Work instructions>
Output the listing below, keeping each line exactly as it stands.

Records supplied>
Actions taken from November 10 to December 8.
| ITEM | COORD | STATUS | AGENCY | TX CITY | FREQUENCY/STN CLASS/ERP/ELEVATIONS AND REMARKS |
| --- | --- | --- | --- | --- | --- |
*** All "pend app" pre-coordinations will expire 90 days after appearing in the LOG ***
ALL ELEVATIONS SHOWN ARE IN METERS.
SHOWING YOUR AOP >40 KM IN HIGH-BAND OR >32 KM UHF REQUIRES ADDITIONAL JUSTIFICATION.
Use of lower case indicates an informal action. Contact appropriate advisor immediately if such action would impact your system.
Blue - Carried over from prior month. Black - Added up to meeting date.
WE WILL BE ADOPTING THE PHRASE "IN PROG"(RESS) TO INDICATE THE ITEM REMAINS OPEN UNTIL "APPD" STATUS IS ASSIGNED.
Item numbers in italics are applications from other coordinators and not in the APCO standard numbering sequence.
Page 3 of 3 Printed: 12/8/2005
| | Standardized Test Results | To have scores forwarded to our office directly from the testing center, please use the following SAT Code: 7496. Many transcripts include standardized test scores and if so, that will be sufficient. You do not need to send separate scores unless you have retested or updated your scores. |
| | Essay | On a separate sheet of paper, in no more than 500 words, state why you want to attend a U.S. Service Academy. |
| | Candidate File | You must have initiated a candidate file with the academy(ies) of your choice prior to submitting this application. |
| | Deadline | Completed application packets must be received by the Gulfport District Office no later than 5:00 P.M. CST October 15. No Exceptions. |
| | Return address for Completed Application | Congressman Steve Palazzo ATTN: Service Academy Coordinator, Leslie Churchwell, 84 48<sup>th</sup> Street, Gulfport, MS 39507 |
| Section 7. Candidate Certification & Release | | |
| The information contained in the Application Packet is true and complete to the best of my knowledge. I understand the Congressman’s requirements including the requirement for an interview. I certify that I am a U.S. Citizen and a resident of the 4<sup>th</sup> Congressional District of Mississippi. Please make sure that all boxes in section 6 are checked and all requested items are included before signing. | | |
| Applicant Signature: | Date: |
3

Worked solution>
Actions taken from November 10 to December 8.
| ITEM | COORD | STATUS | AGENCY | TX CITY | FREQUENCY/STN CLASS/ERP/ELEVATIONS AND REMARKS |
| --- | --- | --- | --- | --- | --- |
*** All "pend app" pre-coordinations will expire 90 days after appearing in the LOG ***
ALL ELEVATIONS SHOWN ARE IN METERS.
SHOWING YOUR AOP >40 KM IN HIGH-BAND OR >32 KM UHF REQUIRES ADDITIONAL JUSTIFICATION.
Use of lower case indicates an informal action. Contact appropriate advisor immediately if such action would impact your system.
Blue - Carried over from prior month. Black - Added up to meeting date.
WE WILL BE ADOPTING THE PHRASE "IN PROG"(RESS) TO INDICATE THE ITEM REMAINS OPEN UNTIL "APPD" STATUS IS ASSIGNED.
Item numbers in italics are applications from other coordinators and not in the APCO standard numbering sequence.
Page 3 of 3 Printed: 12/8/2005
| | Standardized Test Results | To have scores forwarded to our office directly from the testing center, please use the following SAT Code: 7496. Many transcripts include standardized test scores and if so, that will be sufficient. You do not need to send separate scores unless you have retested or updated your scores. |
| | Essay | On a separate sheet of paper, in no more than 500 words, state why you want to attend a U.S. Service Academy. |
| | Candidate File | You must have initiated a candidate file with the academy(ies) of your choice prior to submitting this application. |
| | Deadline | Completed application packets must be received by the Gulfport District Office no later than 5:00 P.M. CST October 15. No Exceptions. |
| | Return address for Completed Application | Congressman Steve Palazzo ATTN: Service Academy Coordinator, Leslie Churchwell, 84 48<sup>th</sup> Street, Gulfport, MS 39507 |
| Section 7. Candidate Certification & Release | | |
| The information contained in the Application Packet is true and complete to the best of my knowledge. I understand the Congressman’s requirements including the requirement for an interview. I certify that I am a U.S. Citizen and a resident of the 4<sup>th</sup> Congressional District of Mississippi. Please make sure that all boxes in section 6 are checked and all requested items are included before signing. | | |
| Applicant Signature: | Date: |
3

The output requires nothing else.